Oggetto dell’ultima indagine è stata la città di New York.
Il romanziere statunitense Don Winslow, a proposito di questa città ha scritto
in un suo romanzo: “persone dappertutto. Veicoli dappertutto. Auto, camion,
autobus, taxi, biciclette. E rumore. Clacson tutto il tempo, grida, musica a
tutto volume, dalle auto e dagli stereo portatili. Penso che la parola adatta
sia cacofonia.” Nelle foto di Croppi
invece c’è silenzio, la presenza umana è ridotta ai minimi termini:
microcosmiche figure che contrastano la pesante ombra degli edifici.

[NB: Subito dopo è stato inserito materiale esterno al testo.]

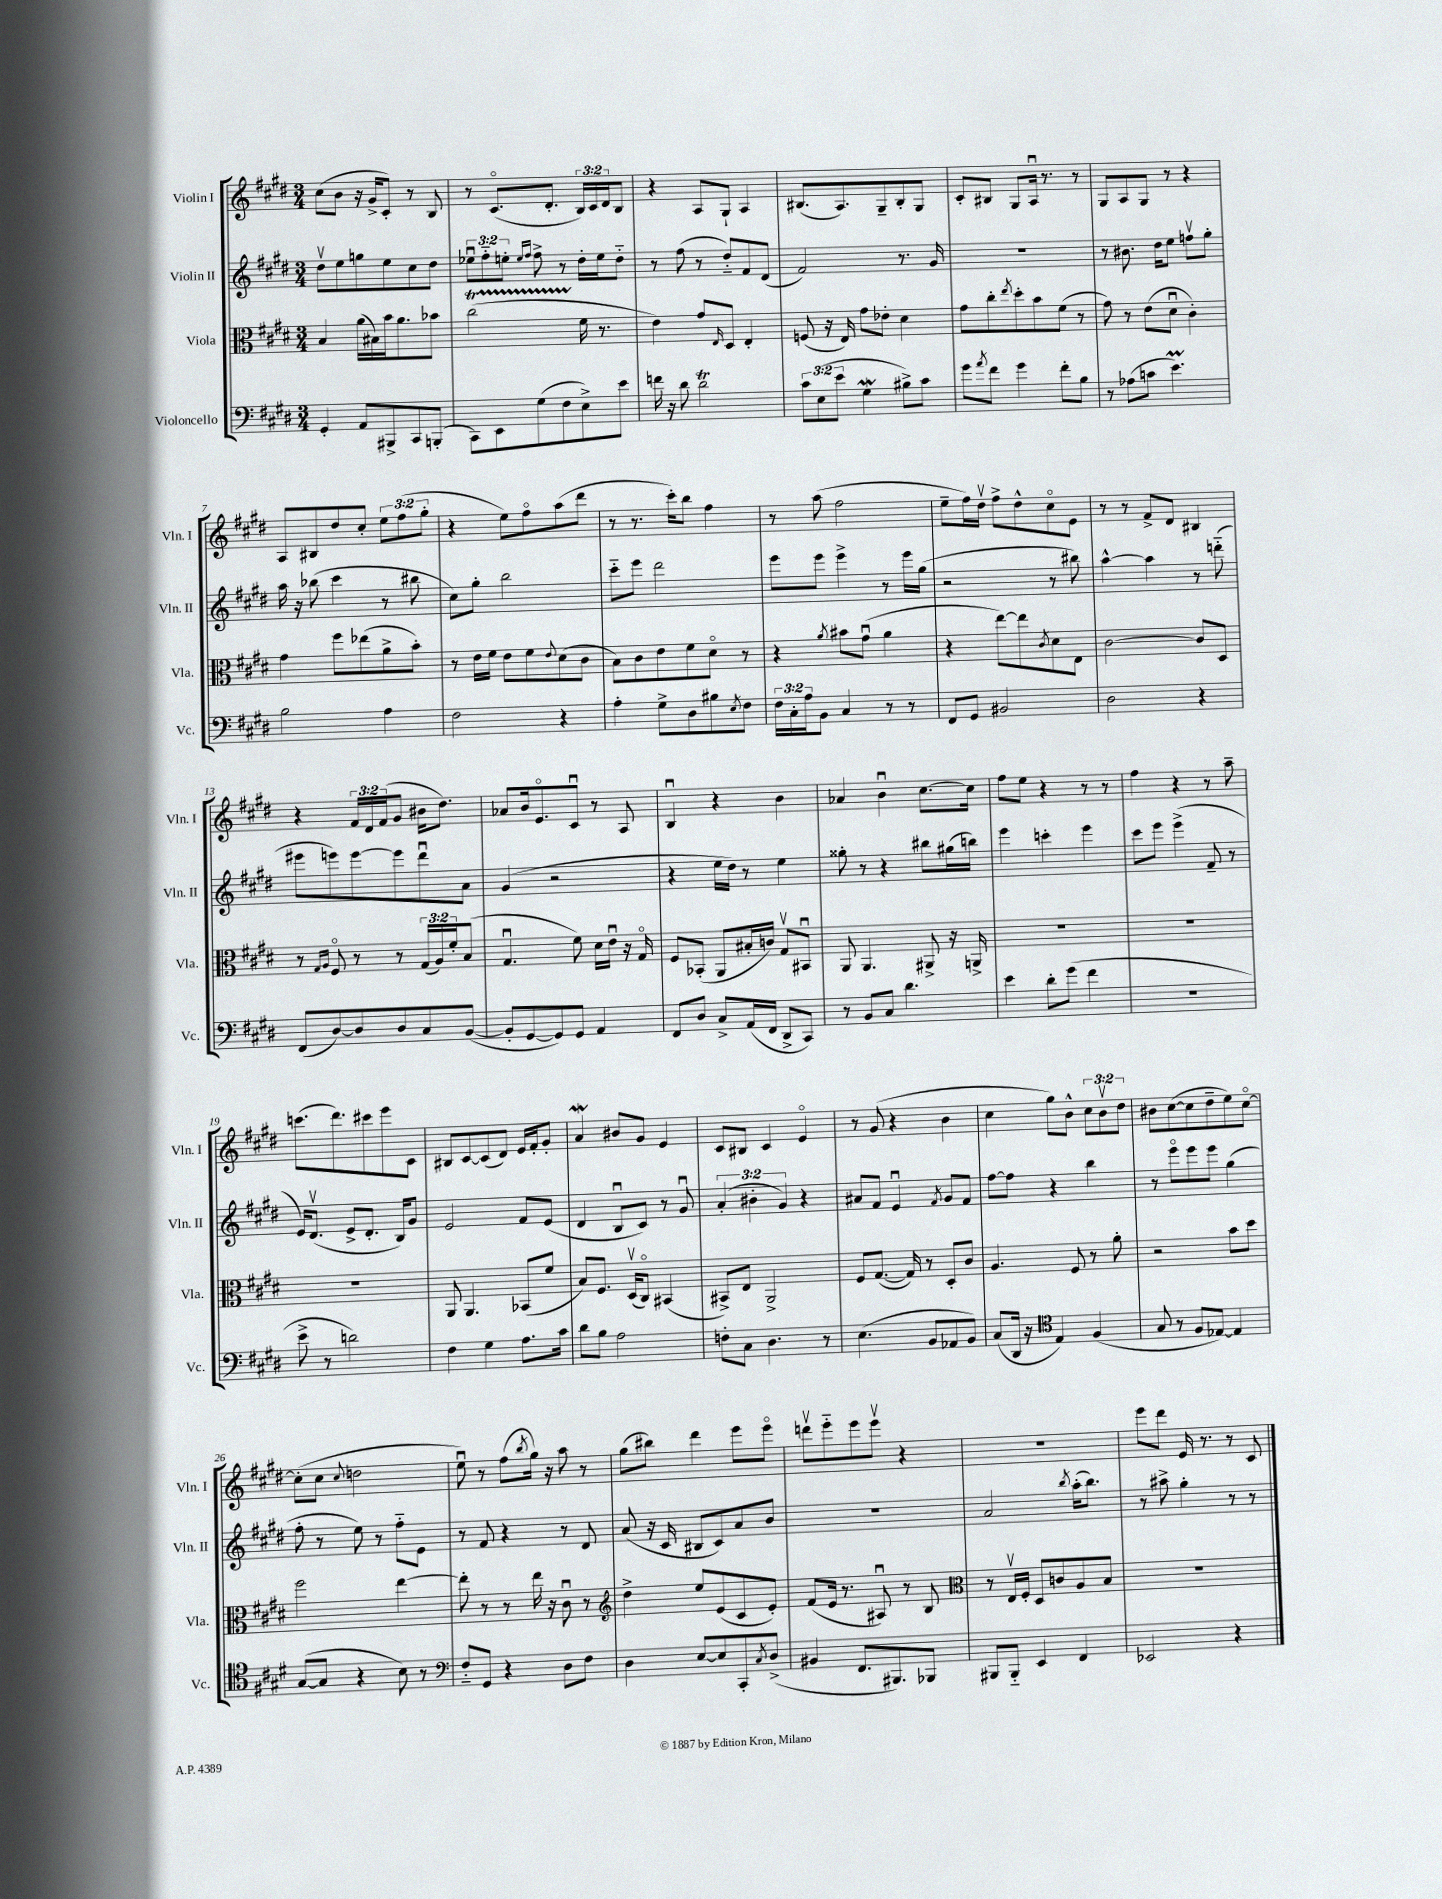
<<
\new StaffGroup <<
\new Staff = "s0" \with { instrumentName = "Violin I" shortInstrumentName = "Vln. I" } {
    \clef treble \key e \major \numericTimeSignature \time 3/4 \override Staff.TupletNumber.text = #tuplet-number::calc-fraction-text
    cis''8( b'8 r16 gis'16-> cis'8-.) r8 b8 |
    r8 cis'8.\flageolet( dis'8.-. \tuplet 3/2 { b16) cis'16 dis'16 } b8 |
    r4 a8 gis8-! a4 |
    bis8.( a8.) gis8-- bis8-. gis8 |
    cis'8-. bis8 gis8 a16\downbow r8. r8 |
    gis8 a8 gis8 r8 r4 |
    a8 bis8 dis''8 cis''8-. \tuplet 3/2 { e''8 fis''8( gis''8-. } |
    r4 e''8) fis''8\flageolet a''8( dis'''8 |
    r8 r8. cis'''16-.) b''8 fis''4 |
    r8 a''8( fis''2 |
    e''8-- fis''16) dis''16\upbow fis''8-> dis''8-^ cis''8\flageolet e'8 |
    r8 r8 fis'8-> dis'8 bis4 |
    r4 \tuplet 3/2 { fis'16 dis'16 fis'16( } gis'8 bis'16 dis''8.) |
    aes'8 b'16 e'8.\flageolet cis'8\downbow r8 a8 |
    b4\downbow r4 b'4 |
    aes'4 b'4\downbow cis''8.~ cis''16 |
    fis''8 e''8 r4 r8 r8 |
    fis''4 r4 r8 a''8-- |
    c'''8.( dis'''8.) cis'''8 e'''8 cis'8 |
    bis8 cis'8~ cis'8( dis'8) e'16 fis'16-. gis'8-. |
    a'4\mordent bis'8 gis'8 e'4 |
    cis'8 bis8 cis'4 e'4\flageolet |
    r8 gis'8( r4 b'4 |
    cis''4 gis''8) b'8-^ \tuplet 3/2 { cis''8 b'8\upbow dis''8 } |
    bis'8 cis''8~( cis''8 dis''8-- e''8) cis''8~\flageolet |
    cis''8-.( cis''8 \appoggiatura { cis''8 } d''2 |
    e''8\downbow) r8 fis''8( \acciaccatura { b''8 } gis''16) r16 a''8 r8 |
    gis''8( bis''8) dis'''4 e'''8 e'''8\flageolet |
    d'''8\upbow e'''8-_ e'''8 e'''8\upbow r4 |
    R2. |
    e'''8 dis'''8 e'16 r8. r8 cis'8 \bar "|." |
}
\new Staff = "s1" \with { instrumentName = "Violin II" shortInstrumentName = "Vln. II" } {
    \clef treble \key e \major \numericTimeSignature \time 3/4 \override Staff.TupletNumber.text = #tuplet-number::calc-fraction-text
    dis''8\upbow e''8 g''8 e''8 cis''8 dis''8 |
    \tuplet 3/2 { ees''8\downbow fis''8-_ e''8-. } \grace { e''16 fis''16 } fis''8-> r8 dis''16-. e''16 dis''8-_ |
    r8 fis''8( r8 dis''8-_) fis'8 dis'8( |
    fis'2) r8. gis'16 |
    R2. |
    r8 bis'8. dis''16 e''8 f''8\upbow gis''8-. |
    a''16 r16 bes''8( cis'''4 r8 bis''8 |
    cis''8) gis''8-. b''2 |
    cis'''8-_ e'''8 dis'''2 |
    e'''8 e'''8 e'''4-> r8 e'''16 gis''16( |
    r2 r8 bis''8) |
    a''4~-^ a''4 r8 d'''8-_( |
    eis'''8 e'''8) e'''8~ e'''8 dis'''8\downbow a'8 |
    gis'4( r2 |
    r4 e''16 dis''16) r8 e''4 |
    gisis''8-. r8 r4 bis''8 gis''16( b''16) |
    e'''4 c'''4-. e'''4 |
    cis'''8 e'''8 e'''4->( fis'8-- r8 |
    e'16) dis'8.\upbow( e'8-> dis'8.-. b16) gis'8 |
    e'2 fis'8 e'8( |
    dis'4 b8\downbow cis'8) r8 gis'8\downbow |
    \tuplet 3/2 { a'4-.( bis'4-. gis'4) } r4 |
    ais'8 fis'8 e'4\downbow \acciaccatura { fis'8 } gis'8 fis'8 |
    fis''8~ fis''8 r4 b''4 |
    r8 e'''8\flageolet e'''8 e'''8 gis''4( |
    fis''8-. r8 e''8) r8 fis''8-_ e'8 |
    r8 fis'8 r4 r8 dis'8 |
    a'8( r16 cis'16 bis8 cis'8) a'8 b'8 |
    R2. |
    a'2 \acciaccatura { b''8 } a''16-.( b''8.) |
    r8 ais''8-> gis''4-. r8 r8 \bar "|." |
}
\new Staff = "s2" \with { instrumentName = "Viola" shortInstrumentName = "Vla." } {
    \clef alto \key e \major \numericTimeSignature \time 3/4 \override Staff.TupletNumber.text = #tuplet-number::calc-fraction-text
    b4 a'16( bis16) b'16 a'8. bes'8 |
    cis''2\startTrillSpan( fis'16\stopTrillSpan r8. |
    e'4) gis'8 \grace { e16 } dis8 e4-. |
    f8( r16 e16) gis'8 ees'8-. dis'4 |
    gis'8 cis''8-. \acciaccatura { e''8 } dis''8-. b'8 fis'8( r8 |
    gis'8) r8 e'8( dis'8\downbow cis'4-.) |
    gis'4 fis''8 ees''8( a'8-> b'8-.) |
    r8 e'16 fis'16 e'8 fis'8 \appoggiatura { e'8 } dis'8( cis'8 |
    b8) cis'8 e'8 fis'8 dis'8\flageolet r8 |
    r4 \acciaccatura { a'8 } bis'8 gis'8\downbow( a'4 |
    r4 e''8~) e''8 \acciaccatura { cis'8 } dis'8 e8 |
    cis'2~ cis'8 dis8 |
    r8 \grace { gis16 a16 } fis8\flageolet r8 r8 \tuplet 3/2 { gis16( a16) fis'16-. } b8( |
    gis4.\downbow fis'8) dis'16 e'16\downbow r16 gis16\flageolet |
    fis8 bes,8-.( a,8 bis16-. c'16) gis8\upbow bis,8\downbow |
    a,8 a,4. ais,8-> r16 a,16-> |
    R2. |
    R2. |
    R2. |
    a,8 a,4. bes,8( fis'8 |
    b8) fis8. dis16\upbow( cis8\flageolet) bis,4( |
    bis,8->) e8 a,2-> |
    fis8 gis8.~( gis16) r8 dis8-. cis'8 |
    a4. fis8 r8 a'8-. |
    r2 b'8 dis''8 |
    fis''2 e''4~ |
    e''8-. r8 r8 e''16 r16 cis'8\downbow r8 |
    \clef treble dis''4-> e''8 e'8( cis'8 e'8-.) |
    fis'8( e'16 r8. ais8\downbow) r8 b8 |
    \clef alto r8 e16\upbow fis16-. dis8 c'8 a8 b8 |
    R2. \bar "|." |
}
\new Staff = "s3" \with { instrumentName = "Violoncello" shortInstrumentName = "Vc." } {
    \clef bass \key e \major \numericTimeSignature \time 3/4 \override Staff.TupletNumber.text = #tuplet-number::calc-fraction-text
    gis,4-. a,8 bis,,8-> cis,8 b,,8-.( |
    cis,8) e,8 gis8( fis8 e8->) e'8 |
    f'16 r16 dis'8 dis'2\trill |
    \tuplet 3/2 { cis'8 e8( e'8 } gis4\mordent bis8->) cis'8 |
    gis'8 \acciaccatura { a'8 } fis'8 gis'4 fis'8-. b8 |
    r8 aes8( c'8 e'4.\prall) |
    b2 a4 |
    fis2 r4 |
    a4-. gis8-> dis8 bis8 \acciaccatura { e8 } fis8 |
    \tuplet 3/2 { fis16 cis16-. a16 } b,8 cis4 r8 r8 |
    fis,8 gis,8 bis,2 |
    dis2 r4 |
    fis,8( dis8~) dis8 dis8 cis8 b,8~( |
    b,8-. gis,8~ gis,8) gis,8 a,4 |
    fis,8 dis8 cis8-> a,16( fis,16 dis,8-> cis,8) |
    r8 b,8 cis8 dis'4. |
    e'4 dis'8-. gis'8( fis'4 |
    R2. |
    e'8-> r8 d'2) |
    fis4 gis4 a8. cis'16 |
    dis'8 b8 a2 |
    f8-. cis8 dis4. r8 |
    e4.( b,8 aes,8 b,8) |
    cis8( dis,16 r16 \clef tenor e4) fis4( |
    gis8 r8 fis8 ees8~) ees4 |
    gis8~( gis8 r4 b8) r8 |
    \clef bass fis8-_ gis,8 r4 dis8 fis8 |
    dis4 e8~ e8 cis,8-. \acciaccatura { cis8 } dis8->( |
    bis,4 fis,8. bis,,8.) bes,,8 |
    bis,,8 bis,,8-_ e,4 fis,4 |
    ees,2 r4 \bar "|." |
}
>>
>>
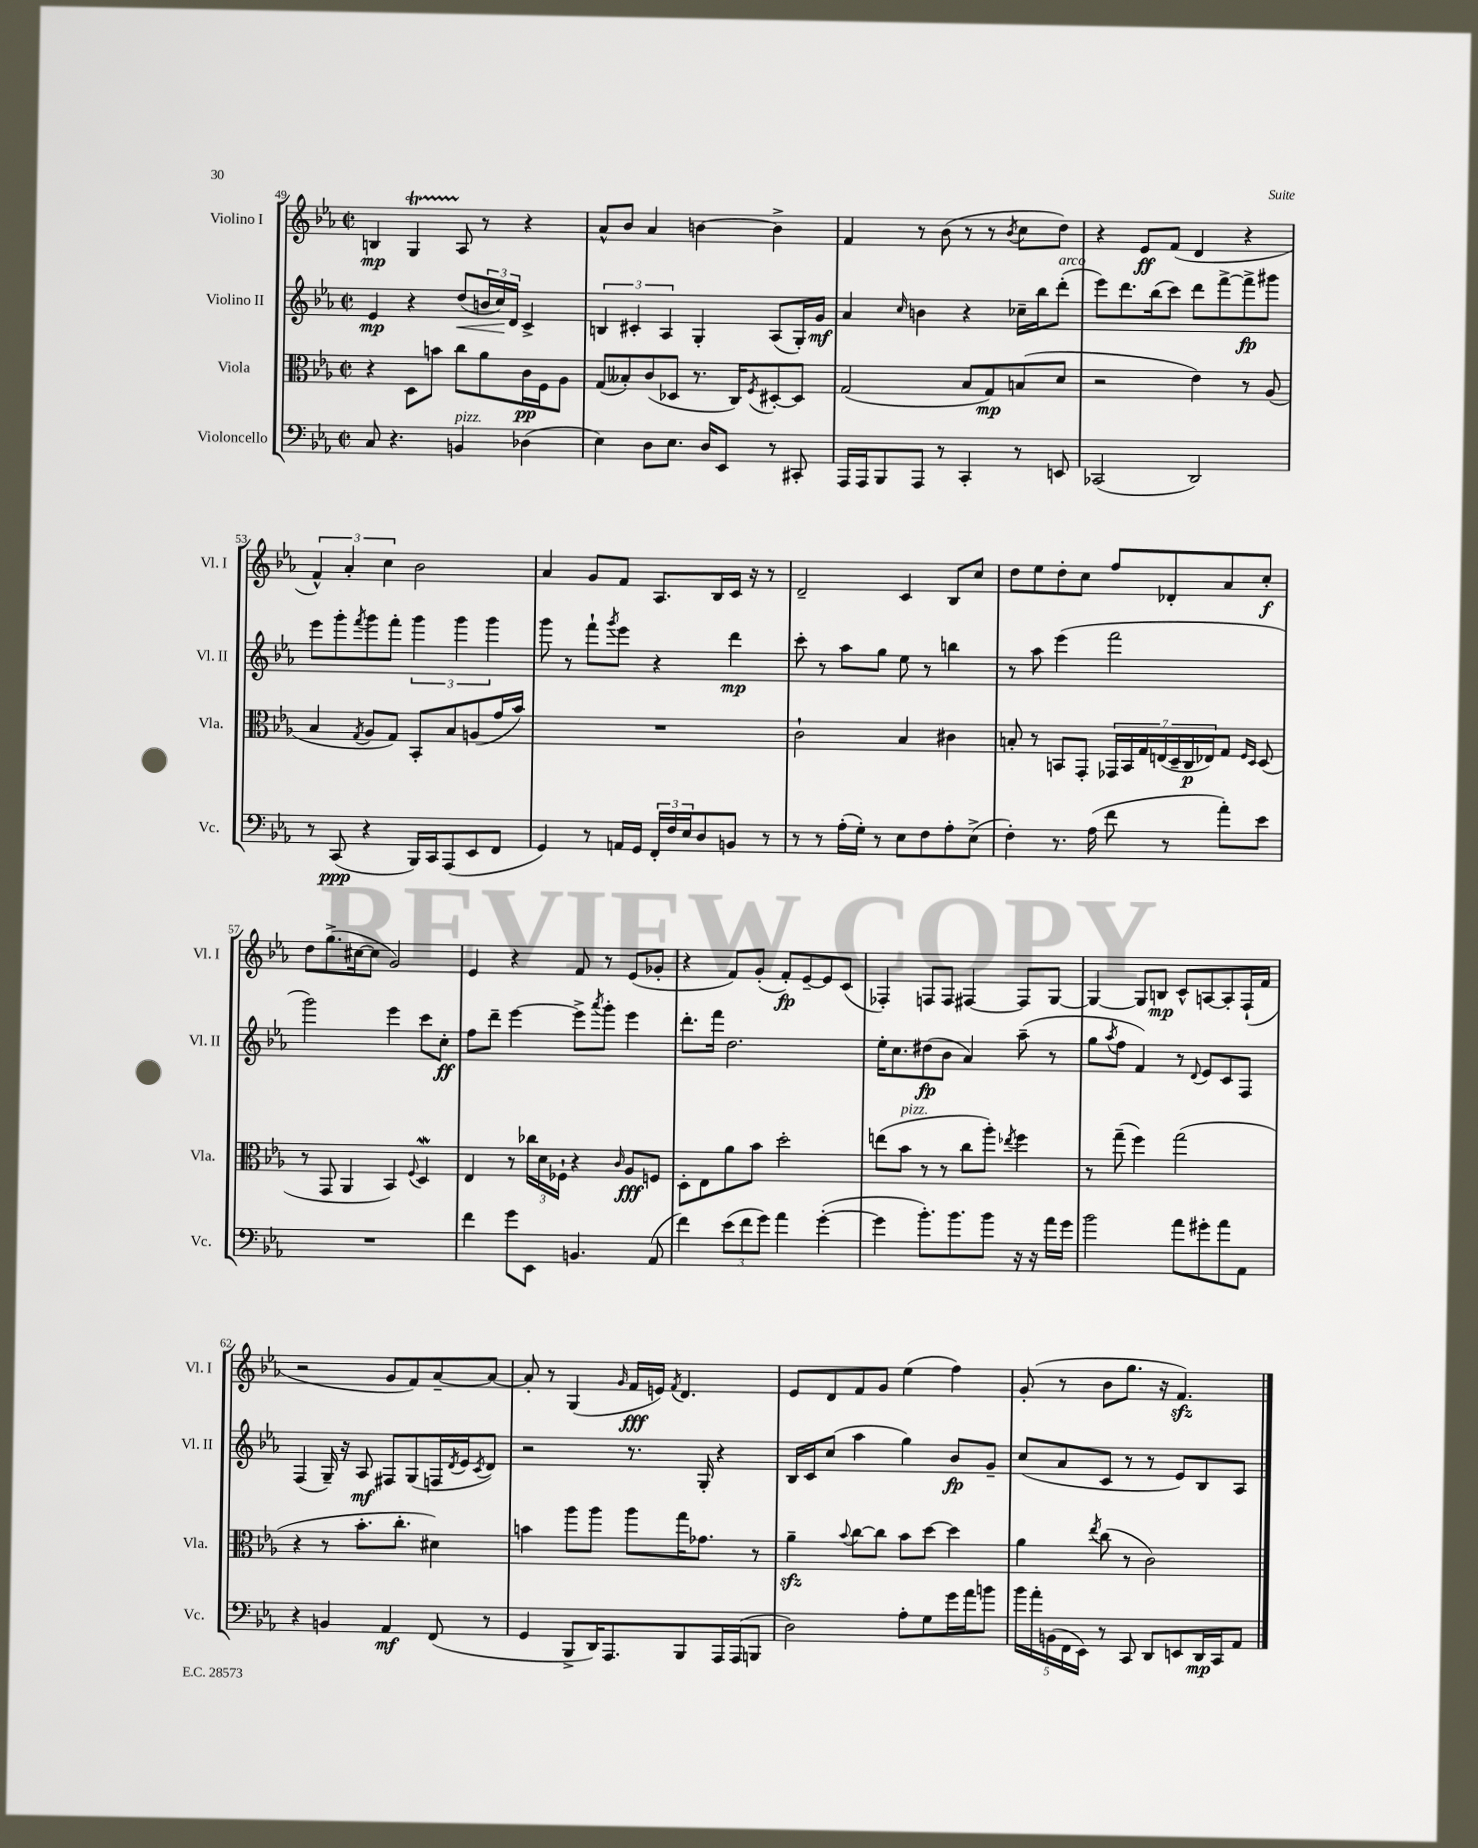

Croppi afferma che i suoi scatti mischiano anarchia e
classicismo. Nel primo caso si tratta dell’apparente incoerenza delle luci che
quasi disorientano l’osservatore. Per spiegare il secondo termine egli ricorre
all’influenza culturale che sta alla base del suo lavoro, influenza che si è
sedimentata attraverso la somatizzazione di immagini che talvolta sembrano
venire fuori dalle fotografie. Croppi, per chiarire meglio questo secondo
concetto, ricorre anche all’aggettivo “realistico”. In effetti, esso può essere
messo in relazione al fatto della riconoscibilità dei luoghi, della loro
identificabilità. Ma la New York City di Croppi non è propriamente “realistica”,
egli racconta invece un frammento di mondo ideale, ridotto a un’essenzialità di
linee che rimanda alla matematicizzazione rinascimentale. La realtà di Croppi è
razionale, anche nell’apparente casualità di ciò che fotografa. Egli non
risponde esclusivamente all’esigenza estetica che si lega all’interpretazione
di un determinato luogo, il suo non è un reportage che si appropria di
immagini. Le sue fotografie sono meditate e è per questo che lasciano da parte
un loro eventuale valore simbolico. La sua indagine è libera e spazia su
un’area dell’esistente enorme, lontanissima dai vincoli evocativi alla base di
una ricerca analogica. Croppi non è mai scontato, sorprende tracciando dei
segni che sembrano unire i suoi scatti alla pittura (Hopper) e alla poesia (Withman).